Dataset records:

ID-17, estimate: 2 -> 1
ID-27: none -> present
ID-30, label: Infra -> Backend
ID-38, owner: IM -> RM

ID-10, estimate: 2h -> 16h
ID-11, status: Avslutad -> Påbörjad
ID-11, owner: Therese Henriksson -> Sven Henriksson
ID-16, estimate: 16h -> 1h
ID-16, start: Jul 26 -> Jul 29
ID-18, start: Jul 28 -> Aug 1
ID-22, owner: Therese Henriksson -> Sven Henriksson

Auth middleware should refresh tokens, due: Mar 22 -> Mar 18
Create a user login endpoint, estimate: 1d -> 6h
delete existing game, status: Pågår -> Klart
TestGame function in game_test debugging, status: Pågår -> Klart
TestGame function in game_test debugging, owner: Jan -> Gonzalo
* * *
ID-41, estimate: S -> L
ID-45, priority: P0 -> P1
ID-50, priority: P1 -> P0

Directions for this task: What belongs in the answer is each line of the listing that contains the word "Therese".

Output:
ID-11, owner: Therese Henriksson -> Sven Henriksson
ID-22, owner: Therese Henriksson -> Sven Henriksson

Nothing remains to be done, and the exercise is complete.